The Allure of the Screen and the Erosion of the Soul: Smartphones, Fascination and the Call to Contemplation by Tripp Fuller
This very extensive article tackles the topic of smartphones, and specifically social media, and the effect it has on every area of our lives, both individually and collectively, spiritually and socially. “Like an evolutionary adaptation that's outlived its usefulness, our relationship with smartphones has morphed from tool to tyrant.”
My mind is abuzz with thoughts about this. Fuller uses the word fascination to talk about the allure of the screen and its constant hold on us, and contemplation as a grounding state of being which involves slowing down, being present and noticing things around us and truly connecting with others in real life, heart to heart connection.
He says: “After contemplation, we return to ordinary awareness feeling enriched, with new insights and connections. After fascination, we come come back feeling oddly depleted and dry”
Essentially he says, and I would agree, that smartphones, and especially social media take us captive and suck us dry of what is wholesome and I would suggest instead puts us on a reverberating loop of our own inner selfishness.
As I read this I think of a profound essay written by C.S. Lewis called The Inner Ring, and while it may seem unrelated I see significant crossovers. In The Inner Ring, Lewis talks about how we crave to belong to a secretive, inner circle that promises to give us everything we’ve ever wanted- special recognition, connection and importance. I liken this to social media because it is a platform we feel we can be seen and promote our interests and connect with people we deem important. Also, Fuller alluded to the power to unfollow and block people, essentially building an online world of a revolving echo of the things we want to see and hear as opposed to the reality of living with challenges and difficulties presented to us in the real world and real relationships. Instead, Lewis says that in our pursuits we in fact discover a hollow, empty promise that is totally elusive and leaves us ultimately depleted. Lewis relates this craving to the peeling of an onion; in the end after the layers are peeled away, you are left with nothing. This connects with what Fuller says about how both our craving and consuming of smartphones and social media leave us feeling void.
So many things Fuller says offer us poignant imagery stunningly expressed to bring to life his own journey of discovery on this topic.
He says: “Smartphones promise unprecedented connectivity, but deliver a peculiar form of isolation. It's as if we've been sold a nutritional supplement that actually depletes essential vitamins.” I would add to this that when I am depleted of nutrition in my diet it is then that my body craves junk food which leaves me with nothing more than a tummy ache and a lousy night sleep. That is essentially what social media does- keeps promising a three course meal while leaving us with junky snacks that just lead to craving for the next junky snack, or in the case of social media the next scroll.
What Fuller refers to as contemplation, the contented state of being and resting, I personally would call a state of wonder. Wonder allows people to awaken to the eternal, to God, to amazement of all creation and to be aware of their smallness against the greatness: the greatness of God and the vastness of the world that surrounds them. It establishes a framework to give them a place in the world, a place that they can participate and belong. Wonder pulls people out of their self-absorbed heads into beauty, joy and adventure. Wonder and beauty go hand and hand. You cannot have one without the other. It is the state of awe in the goodness of God that can be visually seen in creation and aesthetically experienced in a thousand different ways.

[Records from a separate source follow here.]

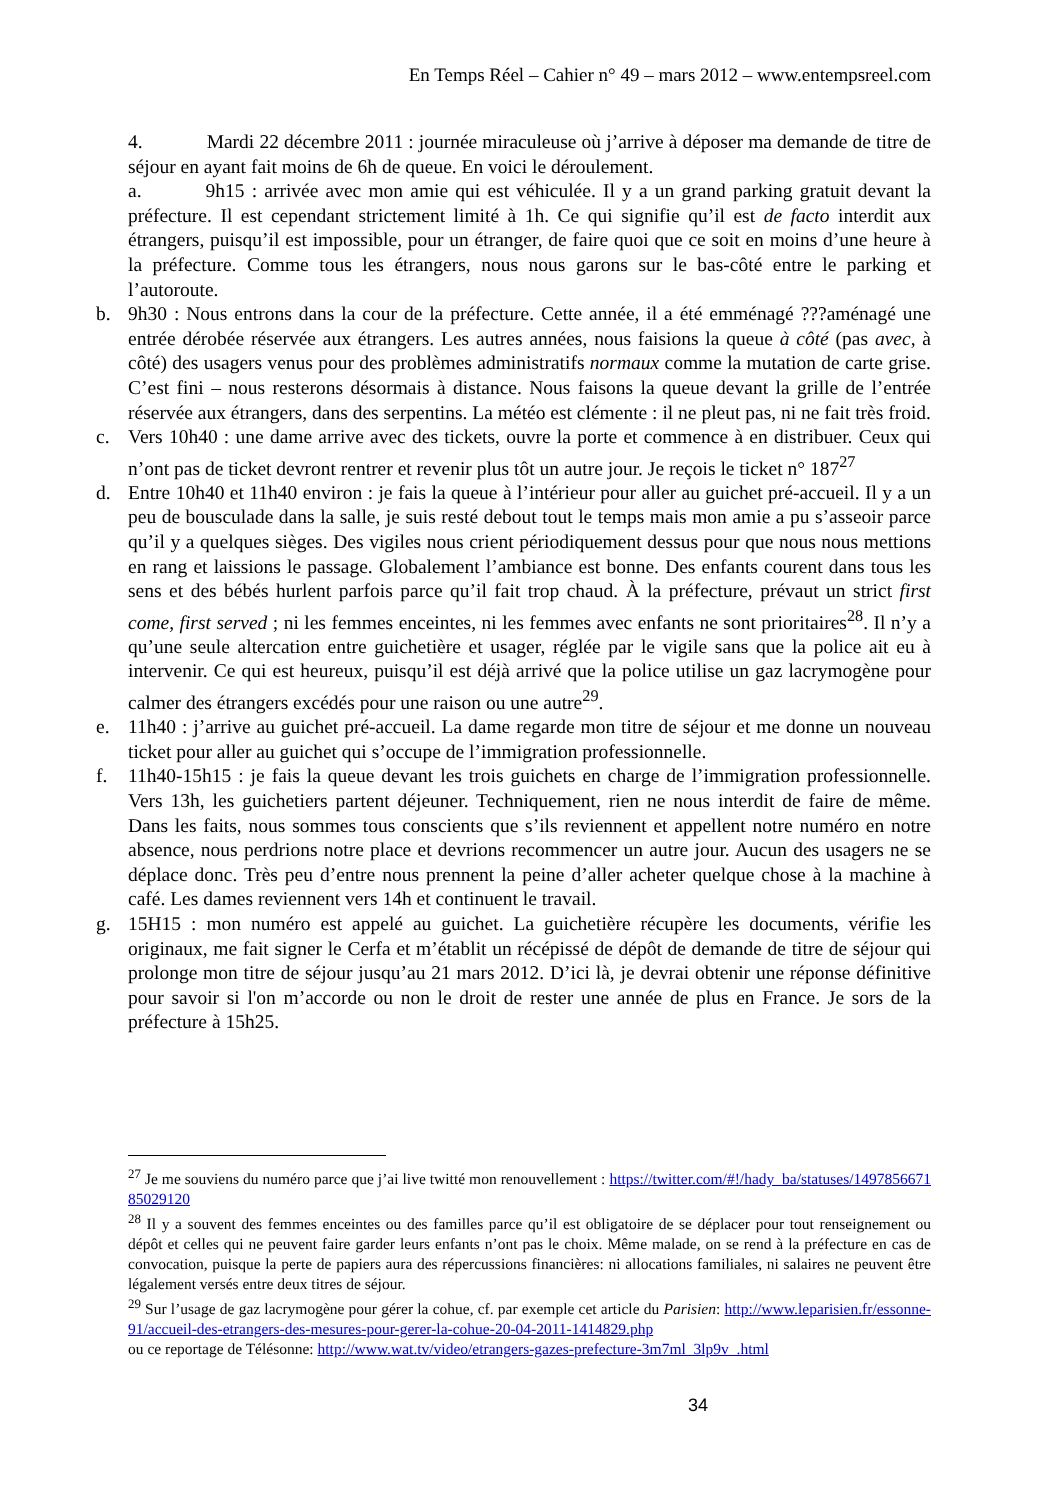En Temps Réel – Cahier n° 49 – mars 2012 – www.entempsreel.com
4. Mardi 22 décembre 2011 : journée miraculeuse où j’arrive à déposer ma demande de titre de séjour en ayant fait moins de 6h de queue. En voici le déroulement.
a. 9h15 : arrivée avec mon amie qui est véhiculée. Il y a un grand parking gratuit devant la préfecture. Il est cependant strictement limité à 1h. Ce qui signifie qu’il est de facto interdit aux étrangers, puisqu’il est impossible, pour un étranger, de faire quoi que ce soit en moins d’une heure à la préfecture. Comme tous les étrangers, nous nous garons sur le bas-côté entre le parking et l’autoroute.
b. 9h30 : Nous entrons dans la cour de la préfecture. Cette année, il a été emménagé ???aménagé une entrée dérobée réservée aux étrangers. Les autres années, nous faisions la queue à côté (pas avec, à côté) des usagers venus pour des problèmes administratifs normaux comme la mutation de carte grise. C’est fini – nous resterons désormais à distance. Nous faisons la queue devant la grille de l’entrée réservée aux étrangers, dans des serpentins. La météo est clémente : il ne pleut pas, ni ne fait très froid.
c. Vers 10h40 : une dame arrive avec des tickets, ouvre la porte et commence à en distribuer. Ceux qui n’ont pas de ticket devront rentrer et revenir plus tôt un autre jour. Je reçois le ticket n° 187<sup>27</sup>
d. Entre 10h40 et 11h40 environ : je fais la queue à l’intérieur pour aller au guichet pré-accueil. Il y a un peu de bousculade dans la salle, je suis resté debout tout le temps mais mon amie a pu s’asseoir parce qu’il y a quelques sièges. Des vigiles nous crient périodiquement dessus pour que nous nous mettions en rang et laissions le passage. Globalement l’ambiance est bonne. Des enfants courent dans tous les sens et des bébés hurlent parfois parce qu’il fait trop chaud. À la préfecture, prévaut un strict first come, first served ; ni les femmes enceintes, ni les femmes avec enfants ne sont prioritaires<sup>28</sup>. Il n’y a qu’une seule altercation entre guichetière et usager, réglée par le vigile sans que la police ait eu à intervenir. Ce qui est heureux, puisqu’il est déjà arrivé que la police utilise un gaz lacrymogène pour calmer des étrangers excédés pour une raison ou une autre<sup>29</sup>.
e. 11h40 : j’arrive au guichet pré-accueil. La dame regarde mon titre de séjour et me donne un nouveau ticket pour aller au guichet qui s’occupe de l’immigration professionnelle.
f. 11h40-15h15 : je fais la queue devant les trois guichets en charge de l’immigration professionnelle. Vers 13h, les guichetiers partent déjeuner. Techniquement, rien ne nous interdit de faire de même. Dans les faits, nous sommes tous conscients que s’ils reviennent et appellent notre numéro en notre absence, nous perdrions notre place et devrions recommencer un autre jour. Aucun des usagers ne se déplace donc. Très peu d’entre nous prennent la peine d’aller acheter quelque chose à la machine à café. Les dames reviennent vers 14h et continuent le travail.
g. 15H15 : mon numéro est appelé au guichet. La guichetière récupère les documents, vérifie les originaux, me fait signer le Cerfa et m’établit un récépissé de dépôt de demande de titre de séjour qui prolonge mon titre de séjour jusqu’au 21 mars 2012. D’ici là, je devrai obtenir une réponse définitive pour savoir si l'on m’accorde ou non le droit de rester une année de plus en France. Je sors de la préfecture à 15h25.
<sup>27</sup> Je me souviens du numéro parce que j’ai live twitté mon renouvellement : https://twitter.com/#!/hady_ba/statuses/149785667185029120
<sup>28</sup> Il y a souvent des femmes enceintes ou des familles parce qu’il est obligatoire de se déplacer pour tout renseignement ou dépôt et celles qui ne peuvent faire garder leurs enfants n’ont pas le choix. Même malade, on se rend à la préfecture en cas de convocation, puisque la perte de papiers aura des répercussions financières: ni allocations familiales, ni salaires ne peuvent être légalement versés entre deux titres de séjour.
<sup>29</sup> Sur l’usage de gaz lacrymogène pour gérer la cohue, cf. par exemple cet article du Parisien: http://www.leparisien.fr/essonne-91/accueil-des-etrangers-des-mesures-pour-gerer-la-cohue-20-04-2011-1414829.php
ou ce reportage de Télésonne: http://www.wat.tv/video/etrangers-gazes-prefecture-3m7ml_3lp9v_.html
34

It is no surprise we are drawn to screens. Our sinful natures are naturally drawn to anything that promotes us, our interests, what we believe to be important, and the smartphone in every way lets us put ourselves on our own pedestal. This has been the struggle since the fall and smartphones have given us a new platform to do this through. We are all addicts to sin, and this is a way we can live in our own comfortable, yet distorted, existence only ever doing the things we want to do because of the sheer abundance of choice presented to us on smartphones.
As Fuller says, there is another option. We don’t have to remain a slave to our devices but we can embrace and re-engage our energies in those things that lighten our load, fulfill us, and bring beauty into our world.
Tish Harrison Warren wrote a stunning book called The Liturgy of the Ordinary which talks about the beauty of routine and the everyday mundane tasks which God puts in all our lives and how He meets us in the ordinary rhythms and patterns of life. This is another way to consider how to disconnect from devices and find balance. As Fuller says it’s not about completely cutting all ties with devices, they are here to stay, but learning to engage with it in a way that is healthy and balanced and ensures we are being filled with good things rather than being drained by it. Life is constantly taking from us, we need to be filled up again through restful avenues that fill our tanks. Jesus set the most beautiful example of regularly and often retreating from the crowds to rest and spend time with His Father.
Finding the things that make our hearts sing is the way forward. Resting in the rhythms. Listening to the waves of the sea. Playing with your kids. Engaging in conversation with significant people in your world. Reading a book that points you to the beauty of God. Smartphone and social media addiction is not outside God’s love and ability to draw us back to Him. He is ready and willing to renew us and fill us anew from the fount that will never run dry.